Ross as Newanda. LOL.

Jody Gomez's picture

Ross as Newanda. LOL. Brilliant.

I can't stop thinking of an

Landon Erp's picture

I can't stop thinking of an episode of South Park in which a sundance type festival overtakes the city. The young liberal type girl is always talking up how great indipendant films are meanwhile Cartman says that all independant films are about "Gay cowboys eating pudding."

I can tell I'm probably going to really like the film but that thought enters my head everytime I hear anything about the movie.

---Landon

It all basically comes back to fight or flight.

"I did not see it, nor do I

Ross Elliot's picture

"I like my cowboys shooting and riding hard, not shooting and riding hard..."

Excellent Smiling

Whenever someone mentions Brokeback Mountain, for some reason I just can't stop thinking of The Village People...

Still want to see it but

Landon Erp's picture

Still want to see it but finances aren't permitting. And I've been a huge fan of Jake since Donnie Darko.

It all basically comes back to fight or flight.

Well, there you go...

atlascott's picture

I guess I should retiring from reviewing movies I haven't seen. 
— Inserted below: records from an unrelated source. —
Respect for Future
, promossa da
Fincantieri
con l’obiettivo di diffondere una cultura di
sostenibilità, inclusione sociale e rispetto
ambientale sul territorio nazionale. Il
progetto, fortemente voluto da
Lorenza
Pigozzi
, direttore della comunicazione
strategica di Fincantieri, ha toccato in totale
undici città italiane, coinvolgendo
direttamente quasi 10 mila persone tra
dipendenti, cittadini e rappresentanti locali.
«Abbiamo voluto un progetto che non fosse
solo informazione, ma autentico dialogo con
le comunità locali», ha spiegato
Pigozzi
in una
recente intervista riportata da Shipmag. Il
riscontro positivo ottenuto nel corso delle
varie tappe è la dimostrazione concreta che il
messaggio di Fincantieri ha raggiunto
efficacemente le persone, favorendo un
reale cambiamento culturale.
I used to hate Heath, now I like him and wish his career would take off.  I am sort of ambivalent re: Jake.  He has pretty eyes, though.

Brokeback, not Bareback

Ashley's picture

Hi Scott:

There's no reason for you to see it if you don't want to. That said, while there was sex it was pretty much implied. The movie shows the men kissing and holding one another, though not a lot. That I can recall they only actually have sex in the movie once (the rest is implied), which was the first time. All is shows is how it happened, the events leading up to. The actual sex is not seen at all, unless you count the looks on their faces. I don't think there is any frontal nudity at all. The most nudity at all is Heath Ledger having sex with his wife. Nothing at all I could possibly call graphic, and definitely not "lotsa".

It was also far from boring, if you are at all interested in the topic (again, if you aren't, I'm not trying to convince you.) It is a story of a love that started when two men were teenagers and lasted their entire lives, and how the fear of what would happen to them kept them from making a life together. It is a story of how that decision affected everything that came after. It is a story of what happened in a relationship where one person was more willing to assume the risk of being brutalized, ostracized, and rejected. It is a story about what it was like to be gay in the wild west 50 years ago. It is not primarily about sex, and those hoping for a cheap prurient thrill will be disappointed.

I saw it. The emotional

John M Newnham's picture

I saw it. The emotional conflict and struggles of the characters was handled superbly. I would recommend it. Also well shot and realistic dialogue. Some people in the theatre were moved to tears.

I did not...

atlascott's picture

I did not see it, nor do I particularly care to.  I like my cowboys shooting and riding hard, not shooting and riding hard...

From reviews I have read, it has fairly graphic depictions of anal and other man on man sex.  The story is otherwise only mediocre.

I think it is probably groundbreaking insofar as it has 2 well-known male leads having alotsa gay sex.  I think reviewers might be afraid to say that it is otherwise boring.

How's that for a bunch of second-hand judgments?